Work required ::
Below are lines of data; restate word for word those running from the line containing "Chinese factory shows a humanoid robot" to the line containing "Experiments", inclusive, and no others.

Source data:
+-------+
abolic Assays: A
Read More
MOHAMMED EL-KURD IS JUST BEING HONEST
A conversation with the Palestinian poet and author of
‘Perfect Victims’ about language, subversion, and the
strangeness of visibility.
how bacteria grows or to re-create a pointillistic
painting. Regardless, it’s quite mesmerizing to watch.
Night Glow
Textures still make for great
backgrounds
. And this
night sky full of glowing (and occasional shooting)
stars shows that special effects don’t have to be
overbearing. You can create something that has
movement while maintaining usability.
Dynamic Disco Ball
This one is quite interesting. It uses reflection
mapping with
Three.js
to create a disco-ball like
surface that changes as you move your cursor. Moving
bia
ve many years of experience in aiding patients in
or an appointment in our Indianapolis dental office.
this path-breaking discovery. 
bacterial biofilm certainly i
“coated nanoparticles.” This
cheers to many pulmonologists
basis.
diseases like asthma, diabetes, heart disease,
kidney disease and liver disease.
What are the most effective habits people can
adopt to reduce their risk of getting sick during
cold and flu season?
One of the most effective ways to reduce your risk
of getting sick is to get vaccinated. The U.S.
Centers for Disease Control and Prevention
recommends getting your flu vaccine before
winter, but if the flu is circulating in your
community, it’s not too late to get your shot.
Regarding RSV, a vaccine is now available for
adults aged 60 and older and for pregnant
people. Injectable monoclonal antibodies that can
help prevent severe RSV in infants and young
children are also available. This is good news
+-------+
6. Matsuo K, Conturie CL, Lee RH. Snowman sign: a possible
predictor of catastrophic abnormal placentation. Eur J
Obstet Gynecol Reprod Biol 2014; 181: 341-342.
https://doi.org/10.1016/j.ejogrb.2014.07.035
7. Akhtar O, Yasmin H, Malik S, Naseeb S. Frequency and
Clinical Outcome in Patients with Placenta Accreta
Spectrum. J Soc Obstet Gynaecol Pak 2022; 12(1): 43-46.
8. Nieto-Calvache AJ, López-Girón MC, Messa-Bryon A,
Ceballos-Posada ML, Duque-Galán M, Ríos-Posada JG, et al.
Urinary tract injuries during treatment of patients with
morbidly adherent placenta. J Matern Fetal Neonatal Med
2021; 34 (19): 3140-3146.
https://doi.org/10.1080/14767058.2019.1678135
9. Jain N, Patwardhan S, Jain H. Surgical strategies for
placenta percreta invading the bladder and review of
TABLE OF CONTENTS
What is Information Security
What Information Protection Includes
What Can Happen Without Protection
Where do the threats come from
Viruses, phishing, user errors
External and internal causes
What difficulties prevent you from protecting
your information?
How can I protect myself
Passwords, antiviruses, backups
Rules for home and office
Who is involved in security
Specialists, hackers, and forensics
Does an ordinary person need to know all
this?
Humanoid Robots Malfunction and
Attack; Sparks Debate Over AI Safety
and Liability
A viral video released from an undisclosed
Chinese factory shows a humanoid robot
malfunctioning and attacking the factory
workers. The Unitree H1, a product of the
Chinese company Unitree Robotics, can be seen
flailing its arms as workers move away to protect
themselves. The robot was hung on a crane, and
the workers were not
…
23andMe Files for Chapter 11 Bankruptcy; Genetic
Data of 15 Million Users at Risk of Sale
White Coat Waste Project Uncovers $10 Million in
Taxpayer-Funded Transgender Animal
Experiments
+-------+
Task solution ::
Chinese factory shows a humanoid robot
malfunctioning and attacking the factory
workers. The Unitree H1, a product of the
Chinese company Unitree Robotics, can be seen
flailing its arms as workers move away to protect
themselves. The robot was hung on a crane, and
the workers were not
…
23andMe Files for Chapter 11 Bankruptcy; Genetic
Data of 15 Million Users at Risk of Sale
White Coat Waste Project Uncovers $10 Million in
Taxpayer-Funded Transgender Animal
Experiments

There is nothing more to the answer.